_Passage for review:_
There has been a recent growing interest in using language models to generate text for practical applications. Conglomerates are deploying their own models, and hundreds of organizations are deploying GPT-3 using APIs from OpenAI and others. Using these AI-based language models for business applications is also gaining steam. But while these language models are splendidly fluent, they also seem to possess a tendency to generate false statements that are potentially harmful disinformation. To minimize these risks, a new dataset named TruthfulQA has emerged.
What is TruthfulQA?
Researchers at the University of Oxford and OpenAI have recently created a dataset called TruthfulQA that contains questions some humans might answer incorrectly due to false beliefs or misconceptions. The researchers, while testing, found that, although the best-performing model was truthful on 58% of questions, it fell way short of human performance at 94%. The dataset aims at answering: How likely are models to make false statements across a range of contexts and questions? Recent studies have shown that the metrics used to benchmark AI and machine learning models tended to be inconsistent, irregularly tracked, and not particularly informative. TruthfulQA helps avoid these benchmarking pitfalls with a bank of questions from different sectors of life such as health, law, finance, and politics. These questions require models to avoid generating false answers that are learned from the text.

_What you need to do:_
Answer these questions from the passage on TruthfulQA.
1. According to the passage, whose APIs are hundreds of organizations using to deploy GPT-3?
2. Researchers from which two institutions created TruthfulQA?
3. On what percentage of questions was the best-performing model truthful, and what was human performance?

_Extracted entries:_
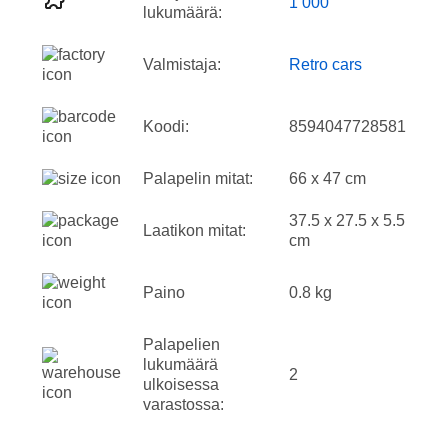
1 000
lukumäärä:
Valmistaja:
Retro cars
Koodi:
8594047728581
Palapelin mitat:
66 x 47 cm
37.5 x 27.5 x 5.5
Laatikon mitat:
cm
Paino
0.8 kg
Palapelien
lukumäärä
2
ulkoisessa
varastossa: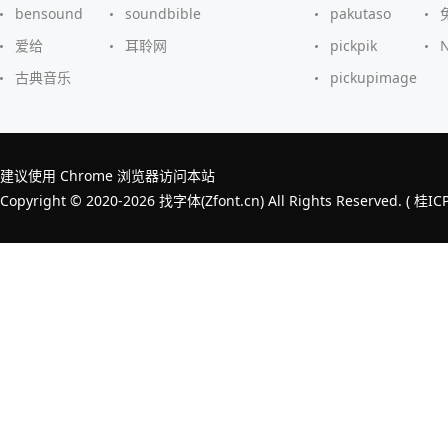
bensound
soundbible
pakutaso
爱给
耳聆网
pickpik
古典音乐
pickupimage
建议使用 Chrome 浏览器访问本站
Copyright © 2020-2026 找字体(Zfont.cn) All Rights Reserved. (
桂IC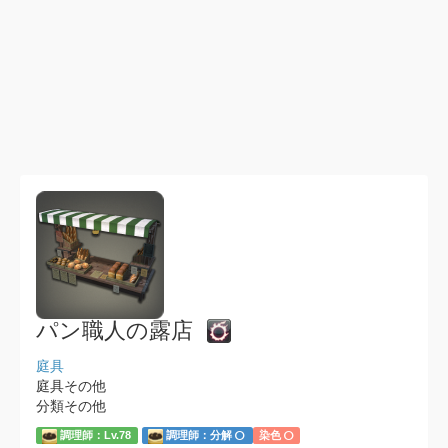
パン職人の露店
庭具
庭具その他
分類その他
調理師：Lv.78
調理師：分解
染色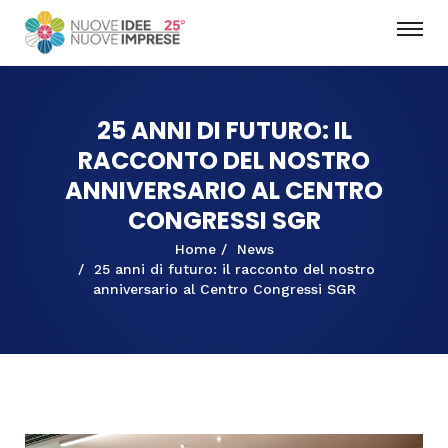
25 ANNI DI FUTURO: IL
RACCONTO DEL NOSTRO
ANNIVERSARIO AL CENTRO
CONGRESSI SGR
Home
News
25 anni di futuro: il racconto del nostro
anniversario al Centro Congressi SGR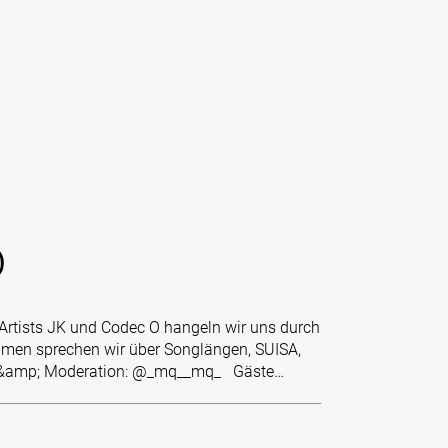
)
Artists JK und Codec O hangeln wir uns durch
men sprechen wir über Songlängen, SUISA,
ion &amp; Moderation: @_mq__mq_ Gäste…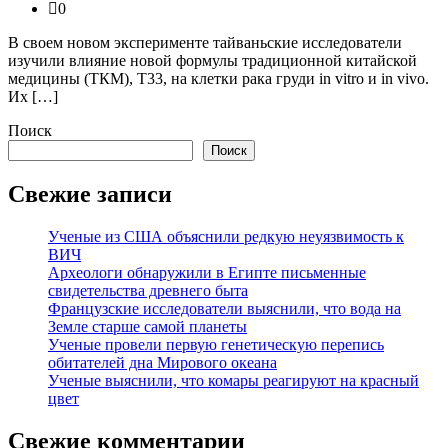
0
В своем новом эксперименте тайваньские исследователи
изучили влияние новой формулы традиционной китайской
медицины (ТКМ), Т33, на клетки рака груди in vitro и in vivo.
Их […]
Поиск
Поиск
Свежие записи
Ученые из США объяснили редкую неуязвимость к
ВИЧ
Археологи обнаружили в Египте письменные
свидетельства древнего быта
Французские исследователи выяснили, что вода на
Земле старше самой планеты
Ученые провели первую генетическую перепись
обитателей дна Мирового океана
Ученые выяснили, что комары реагируют на красный
цвет
Свежие комментарии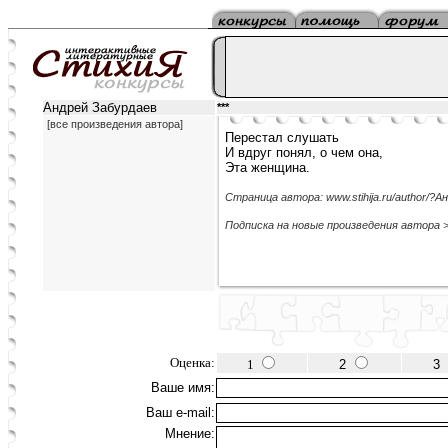
Андрей Забурдаев
***
[все произведения автора]
Перестал слушать
И вдруг понял, о чем она,
Эта женщина.
Страница автора: www.stihija.ru/author/?
Подписка на новые произведения автора 
Оценка:
1
2
3
Ваше имя:
Ваш e-mail:
Мнение: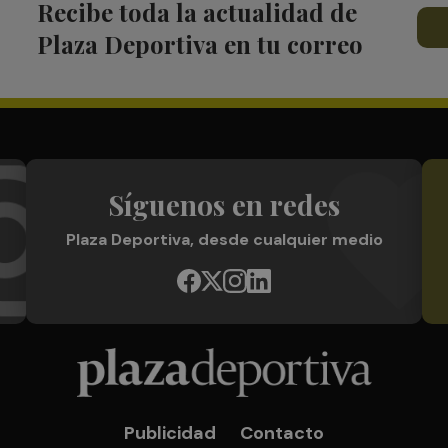
Recibe toda la actualidad de
Plaza Deportiva en tu correo
Síguenos en redes
Plaza Deportiva, desde cualquier medio
Publicidad
Contacto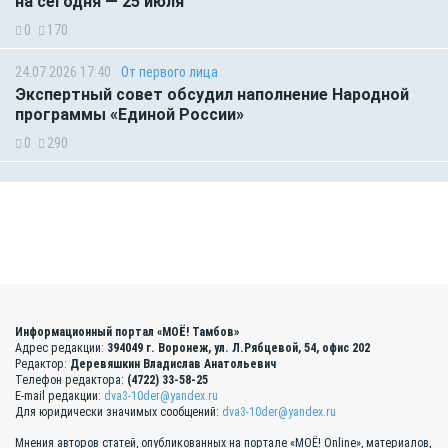
на сегодня — 25 июля
0
170
24.07.2026 17:40
От первого лица
Экспертный совет обсудил наполнение Народной
программы «Единой России»
0
290
Информационный портал «МОЁ! Тамбов»
Адрес редакции:
394049 г. Воронеж, ул. Л.Рябцевой, 54, офис 202
Редактор:
Деревяшкин Владислав Анатольевич
Телефон редактора:
(4722) 33-58-25
E-mail редакции:
dva3-10der@yandex.ru
Для юридически значимых сообщений:
dva3-10der@yandex.ru
Мнения авторов статей, опубликованных на портале «МОЁ! Online», материалов,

_Output of the task:_
1. OpenAI and others.
2. The University of Oxford and OpenAI.
3. The best-performing model was truthful on 58% of questions. Human performance was 94%.